Junior Turner is a former employee at Swift and can still be seen just a couple of blocks away. Here's his Swift Story.

Many people believe the guys parked along Waverly Street and Keney Park’s Waverly section are up to no good. They don’t realize what they are seeing is the survival of an organic North Hartford community institution.

The site is one of the few places in North Hartford where you have mostly men in one place, transmitting information and establishing a pecking order in holding each other accountable. The practice goes all the way back to Africa by the village elders. “We got 3 generations out here man. If you are messing up, we’ll let you know,” said Junior Turner.

At 82 years of age, Turner is pretty much Chief amongst the guys. Turner came to Hartford in 1959 from Abbeville, Alabama to escape the fields he knew were waiting for him after graduating from the Henry County Training School. “I had a high school diploma, but I knew it was not going to mean much in Abbeville,” Turner said.

His jovial manner betrayed the hard life he lived in the South. “I moved up here because I knew I would not have a good life working in them fields,” Turner said, His brother was already in Hartford, so he came up and lived with him. “We lived in Westbrook Village. White people still lived there when I came. It was really nice then,” Turner said, alluding to White Flight and the resulting lack of maintenance of Hartford’s public housing stock in the 1970’s.

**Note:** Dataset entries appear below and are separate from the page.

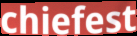
chiefest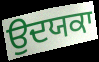
ਉਦਯਕਾ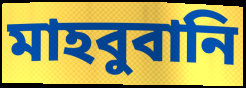
মাহবুবানি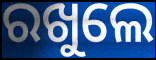
ରଖୁଲେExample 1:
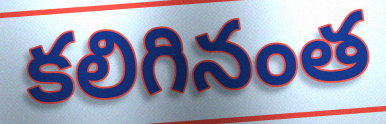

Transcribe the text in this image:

కలిగినంత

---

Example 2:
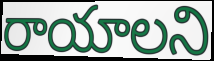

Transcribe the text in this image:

రాయాలని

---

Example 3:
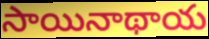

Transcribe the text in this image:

సాయినాథాయ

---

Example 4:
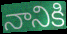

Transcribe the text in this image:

నానికి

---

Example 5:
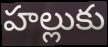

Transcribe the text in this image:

హల్లుకు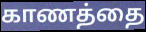
காணத்தை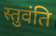
स्तुवंति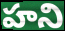
హని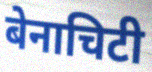
बेनाचिटी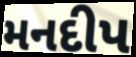
મનદીપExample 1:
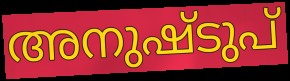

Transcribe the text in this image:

അനുഷ്ടുപ്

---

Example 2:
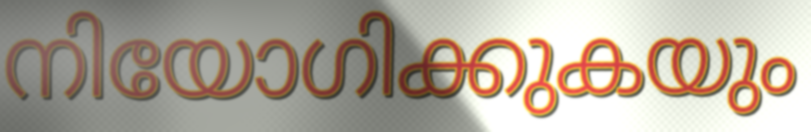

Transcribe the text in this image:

നിയോഗിക്കുകയും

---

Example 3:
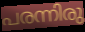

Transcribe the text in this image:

പരന്നിരു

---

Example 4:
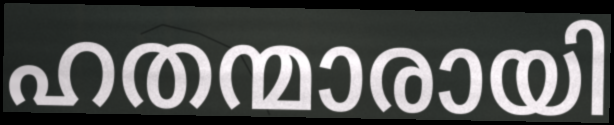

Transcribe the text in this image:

ഹതന്മാരായി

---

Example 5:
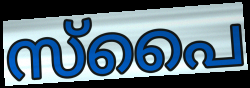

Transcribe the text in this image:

സ്പൈ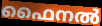
ഫൈനൽ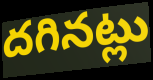
దగినట్లు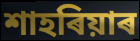
শাহৰিয়াৰ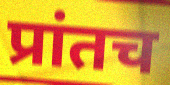
प्रांतच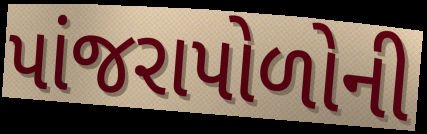
પાંજરાપોળોનીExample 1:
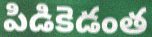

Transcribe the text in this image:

పిడికెడంత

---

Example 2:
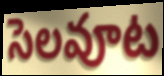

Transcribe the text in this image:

సెలవూట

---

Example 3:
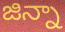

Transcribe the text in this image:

జిన్నా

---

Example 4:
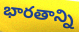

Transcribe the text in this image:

భారతాన్ని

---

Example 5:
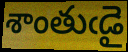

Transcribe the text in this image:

శాంతుఁడైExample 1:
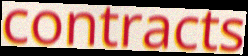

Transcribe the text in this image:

contracts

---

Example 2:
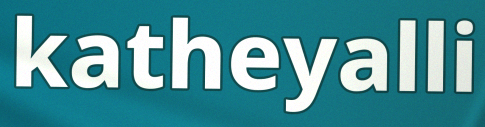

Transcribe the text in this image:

katheyalli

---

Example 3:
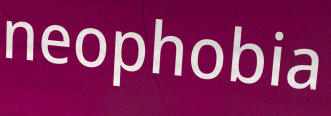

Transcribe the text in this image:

neophobia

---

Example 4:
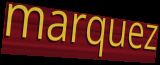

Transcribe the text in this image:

marquez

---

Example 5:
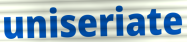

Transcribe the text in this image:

uniseriate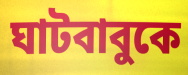
ঘাটবাবুকেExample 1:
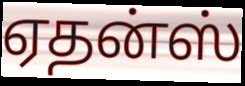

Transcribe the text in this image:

ஏதன்ஸ்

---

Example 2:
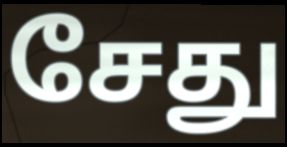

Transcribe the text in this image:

சேது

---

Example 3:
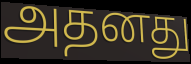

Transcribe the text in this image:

அதனது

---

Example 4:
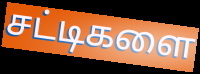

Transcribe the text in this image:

சட்டிகளை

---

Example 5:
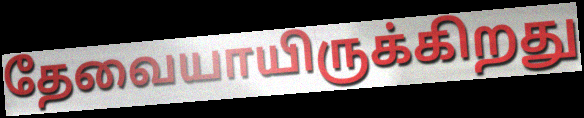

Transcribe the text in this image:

தேவையாயிருக்கிறது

These are the roller assemblies Mr. Turner turned out gold leaf on.

Turner got to work immediately at St. Francis Hospital. But, his drive to make more money kept him moving. And, so it was with work at Swift. “My cousin told me about the job at Swift and it was better money, so I applied. He was hired in his first manufacturing job here at Swift. "I operated the roller machine I operated the roller that put the gold on the paper," Turner recalled.

But, his tenure at the Swift Factory was short lived. Turner worked there a mere 3 weeks before realizing money wasn’t everything. Turner said he just could not deal with the ritual of working there. “You had to bring a change of clothes with you to work because you had to take a shower after work and leave your clothes there for them to get all of the gold out. I know one thing, you couldn’t leave there with that gold,” Turner said.

Turner’s search for better pay continued, bringing him to work at Cedarcrest Hospital, a local foundry and then on to Pratt and Whitney where he worked for 28 years. “Swift work wasn’t that hard. I just didn’t like the process you had to go through to just work. But, he said, many others worked there for years. “It wasn’t a bad place to work. My cousin Jim Lawrence worked there for 30 something years. It was really a good opportunity to get a job that you could live a little better than working other places,” Turner said.